Utah Capitol Building at dusk

During a special session earlier this month, the Utah Legislature passed a tax reform bill that cut state revenue by $160 million dollars. 

The legislation includes multiple tax benefits, such as lowering the income tax rate, increasing dependent exemptions, and providing lower-income families and individuals with a grocery tax credit.

However, the bill also increases the sales tax on unprepared food and removes the sales tax exemption from gasoline-- changes some people worry will hurt lower-income Utahns. In response to these concerns, many people are supporting a referendum to halt the bill’s implementation. 

Rusty Cannon, the vice president of the Utah Taxpayers Association, said he is aware of these concerns but urges people to consider the bill as a whole before signing the referendum. 

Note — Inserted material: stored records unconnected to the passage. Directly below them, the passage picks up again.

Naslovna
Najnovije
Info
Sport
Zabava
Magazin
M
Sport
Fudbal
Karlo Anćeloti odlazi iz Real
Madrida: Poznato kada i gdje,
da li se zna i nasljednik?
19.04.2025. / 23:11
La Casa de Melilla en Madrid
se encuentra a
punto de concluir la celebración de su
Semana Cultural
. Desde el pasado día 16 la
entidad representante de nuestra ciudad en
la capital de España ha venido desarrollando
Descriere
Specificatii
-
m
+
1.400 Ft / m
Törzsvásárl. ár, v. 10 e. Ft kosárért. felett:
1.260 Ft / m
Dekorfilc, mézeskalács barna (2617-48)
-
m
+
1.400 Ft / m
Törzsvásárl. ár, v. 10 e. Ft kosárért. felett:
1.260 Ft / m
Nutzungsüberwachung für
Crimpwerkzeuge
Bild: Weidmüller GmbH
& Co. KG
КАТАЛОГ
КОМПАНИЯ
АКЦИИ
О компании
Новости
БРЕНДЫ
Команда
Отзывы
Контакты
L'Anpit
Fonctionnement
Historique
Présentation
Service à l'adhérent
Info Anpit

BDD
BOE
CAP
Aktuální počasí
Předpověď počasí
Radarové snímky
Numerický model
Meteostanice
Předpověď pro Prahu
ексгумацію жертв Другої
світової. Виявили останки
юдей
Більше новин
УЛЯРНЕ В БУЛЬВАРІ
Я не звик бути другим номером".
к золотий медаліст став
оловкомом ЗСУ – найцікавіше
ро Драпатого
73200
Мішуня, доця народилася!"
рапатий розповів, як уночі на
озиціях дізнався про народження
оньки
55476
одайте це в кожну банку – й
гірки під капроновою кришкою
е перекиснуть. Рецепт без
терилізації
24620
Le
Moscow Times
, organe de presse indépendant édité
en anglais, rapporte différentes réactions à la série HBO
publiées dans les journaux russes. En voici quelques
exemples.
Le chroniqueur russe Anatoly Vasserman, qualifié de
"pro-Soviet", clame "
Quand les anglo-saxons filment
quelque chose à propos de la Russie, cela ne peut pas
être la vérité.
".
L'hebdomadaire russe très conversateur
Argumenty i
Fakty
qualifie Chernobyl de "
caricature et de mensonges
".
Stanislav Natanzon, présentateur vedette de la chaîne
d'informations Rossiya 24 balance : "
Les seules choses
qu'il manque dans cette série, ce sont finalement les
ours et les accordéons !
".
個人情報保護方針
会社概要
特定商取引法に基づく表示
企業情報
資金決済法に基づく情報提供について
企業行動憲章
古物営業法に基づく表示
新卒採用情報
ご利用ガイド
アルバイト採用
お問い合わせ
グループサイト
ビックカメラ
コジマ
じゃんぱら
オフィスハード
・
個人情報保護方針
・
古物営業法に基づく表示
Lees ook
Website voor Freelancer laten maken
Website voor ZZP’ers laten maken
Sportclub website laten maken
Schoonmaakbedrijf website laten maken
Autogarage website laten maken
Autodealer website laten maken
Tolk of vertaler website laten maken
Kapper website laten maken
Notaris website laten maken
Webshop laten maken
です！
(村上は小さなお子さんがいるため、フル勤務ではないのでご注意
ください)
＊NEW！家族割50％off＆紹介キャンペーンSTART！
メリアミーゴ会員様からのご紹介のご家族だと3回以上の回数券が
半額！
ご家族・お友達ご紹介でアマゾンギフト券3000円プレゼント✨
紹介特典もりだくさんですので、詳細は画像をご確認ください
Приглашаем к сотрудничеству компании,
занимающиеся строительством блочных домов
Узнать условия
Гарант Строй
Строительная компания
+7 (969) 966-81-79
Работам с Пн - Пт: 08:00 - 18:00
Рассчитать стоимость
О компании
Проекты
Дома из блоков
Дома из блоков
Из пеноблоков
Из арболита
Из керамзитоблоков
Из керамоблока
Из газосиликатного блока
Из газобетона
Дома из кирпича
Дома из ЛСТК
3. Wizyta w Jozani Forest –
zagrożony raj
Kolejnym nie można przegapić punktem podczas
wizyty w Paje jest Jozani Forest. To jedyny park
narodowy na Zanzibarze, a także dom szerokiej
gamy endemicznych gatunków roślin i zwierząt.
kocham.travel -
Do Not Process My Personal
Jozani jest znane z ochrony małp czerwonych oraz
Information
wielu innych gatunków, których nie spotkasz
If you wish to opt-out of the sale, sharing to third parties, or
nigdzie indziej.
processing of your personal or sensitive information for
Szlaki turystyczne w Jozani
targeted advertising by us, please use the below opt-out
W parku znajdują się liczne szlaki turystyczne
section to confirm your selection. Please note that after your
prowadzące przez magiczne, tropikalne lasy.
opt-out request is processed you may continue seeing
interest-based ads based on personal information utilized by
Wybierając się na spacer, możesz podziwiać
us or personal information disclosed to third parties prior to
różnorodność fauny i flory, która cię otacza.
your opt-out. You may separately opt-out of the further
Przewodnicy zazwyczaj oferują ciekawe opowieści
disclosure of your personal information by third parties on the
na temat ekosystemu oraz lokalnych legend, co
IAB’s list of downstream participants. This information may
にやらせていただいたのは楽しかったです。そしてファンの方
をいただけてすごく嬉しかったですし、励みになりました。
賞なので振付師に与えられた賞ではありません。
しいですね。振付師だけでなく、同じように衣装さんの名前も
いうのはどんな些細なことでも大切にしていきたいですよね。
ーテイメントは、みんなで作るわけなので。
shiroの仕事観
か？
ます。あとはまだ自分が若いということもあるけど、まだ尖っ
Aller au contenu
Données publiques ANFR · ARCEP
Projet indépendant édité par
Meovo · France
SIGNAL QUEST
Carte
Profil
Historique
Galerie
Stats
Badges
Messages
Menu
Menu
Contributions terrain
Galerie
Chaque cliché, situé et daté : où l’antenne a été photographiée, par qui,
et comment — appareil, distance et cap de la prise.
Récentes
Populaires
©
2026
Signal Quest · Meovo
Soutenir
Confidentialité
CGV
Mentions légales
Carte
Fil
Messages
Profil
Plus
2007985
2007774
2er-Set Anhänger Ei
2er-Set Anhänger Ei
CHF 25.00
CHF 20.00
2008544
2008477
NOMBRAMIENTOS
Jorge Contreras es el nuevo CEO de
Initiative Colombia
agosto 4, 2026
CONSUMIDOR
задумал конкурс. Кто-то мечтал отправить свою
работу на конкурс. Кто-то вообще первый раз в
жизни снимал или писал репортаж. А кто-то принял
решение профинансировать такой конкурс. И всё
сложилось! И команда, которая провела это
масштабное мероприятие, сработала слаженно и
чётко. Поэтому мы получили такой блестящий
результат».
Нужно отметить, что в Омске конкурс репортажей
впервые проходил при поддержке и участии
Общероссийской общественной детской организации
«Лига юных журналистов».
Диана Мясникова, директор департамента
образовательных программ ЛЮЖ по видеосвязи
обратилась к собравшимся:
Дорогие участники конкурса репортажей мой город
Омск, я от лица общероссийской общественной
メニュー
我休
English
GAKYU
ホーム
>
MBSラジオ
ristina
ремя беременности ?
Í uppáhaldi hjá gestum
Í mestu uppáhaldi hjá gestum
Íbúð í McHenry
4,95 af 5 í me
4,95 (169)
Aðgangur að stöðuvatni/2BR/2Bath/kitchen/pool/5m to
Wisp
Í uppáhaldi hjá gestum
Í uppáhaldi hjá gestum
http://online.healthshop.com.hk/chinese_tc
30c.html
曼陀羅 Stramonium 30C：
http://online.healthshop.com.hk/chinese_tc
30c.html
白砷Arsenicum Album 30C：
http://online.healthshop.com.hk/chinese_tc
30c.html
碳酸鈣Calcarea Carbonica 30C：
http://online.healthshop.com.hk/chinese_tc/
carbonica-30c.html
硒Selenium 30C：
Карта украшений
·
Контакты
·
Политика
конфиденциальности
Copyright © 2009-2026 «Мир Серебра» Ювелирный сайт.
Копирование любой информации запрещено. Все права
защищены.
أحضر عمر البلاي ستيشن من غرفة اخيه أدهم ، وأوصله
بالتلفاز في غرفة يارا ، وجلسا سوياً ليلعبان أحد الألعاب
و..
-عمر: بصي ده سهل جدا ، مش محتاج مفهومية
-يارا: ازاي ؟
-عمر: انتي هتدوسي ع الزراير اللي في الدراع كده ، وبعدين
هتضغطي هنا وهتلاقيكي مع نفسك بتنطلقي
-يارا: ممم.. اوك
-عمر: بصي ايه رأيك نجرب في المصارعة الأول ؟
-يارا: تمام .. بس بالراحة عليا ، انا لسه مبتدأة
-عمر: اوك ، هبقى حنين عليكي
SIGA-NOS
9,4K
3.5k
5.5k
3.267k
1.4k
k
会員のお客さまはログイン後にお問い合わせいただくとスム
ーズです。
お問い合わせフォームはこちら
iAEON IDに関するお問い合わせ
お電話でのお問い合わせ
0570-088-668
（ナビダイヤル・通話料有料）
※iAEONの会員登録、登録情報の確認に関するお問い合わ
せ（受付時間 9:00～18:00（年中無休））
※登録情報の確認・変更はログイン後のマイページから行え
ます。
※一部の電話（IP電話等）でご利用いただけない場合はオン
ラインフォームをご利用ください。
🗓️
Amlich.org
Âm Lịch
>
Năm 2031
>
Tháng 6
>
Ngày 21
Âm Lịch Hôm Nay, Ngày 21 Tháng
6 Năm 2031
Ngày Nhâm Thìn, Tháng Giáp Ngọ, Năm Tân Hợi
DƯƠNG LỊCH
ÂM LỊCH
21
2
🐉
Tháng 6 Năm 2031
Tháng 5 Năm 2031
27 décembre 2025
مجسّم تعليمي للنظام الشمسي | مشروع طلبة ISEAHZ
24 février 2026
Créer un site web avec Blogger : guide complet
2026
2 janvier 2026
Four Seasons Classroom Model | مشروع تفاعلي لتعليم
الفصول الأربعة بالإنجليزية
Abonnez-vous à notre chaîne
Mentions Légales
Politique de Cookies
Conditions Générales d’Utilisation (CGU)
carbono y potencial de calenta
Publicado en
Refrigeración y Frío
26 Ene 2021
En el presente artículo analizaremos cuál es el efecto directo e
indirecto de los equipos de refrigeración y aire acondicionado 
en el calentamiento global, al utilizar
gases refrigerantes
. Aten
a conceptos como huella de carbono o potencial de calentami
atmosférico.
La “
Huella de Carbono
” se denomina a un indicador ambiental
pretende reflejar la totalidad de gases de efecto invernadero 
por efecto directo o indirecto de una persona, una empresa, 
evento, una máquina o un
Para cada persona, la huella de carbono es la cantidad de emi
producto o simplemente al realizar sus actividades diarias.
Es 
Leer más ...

“Yes, grocery purchases, gas purchases are ongoing and this is a once per year grocery tax refund,” Cannon said. “Most of that is offset by the lower income tax, as well as the raised dependent exemption.”

According to Cannon, there is also a provision in the bill that would eliminate income taxes on social security income for middle to low-income Utahns, which is another reason he cautions people against signing the referendum. 

“Why would somebody sign a referendum to repeal a bill that gives senior citizens on a low-income basis that big of a tax cut?” Cannon said.

Judy Weeks Rohner is one of the referendum’s sponsors and said while there are some elements of the bill that could benefit Utahns, she believes the increased taxes on food and gas will offset them. 

“All we're asking is to give people a choice,” Weeks Rohner said. “By signing this referendum, it puts this issue to the people on the ballot in November. It stops the bill and it allows people to have a voice.”

Weeks Rohner said those who want to sign the referendum can sign it anywhere in the state and do not have to sign it in the county where they reside.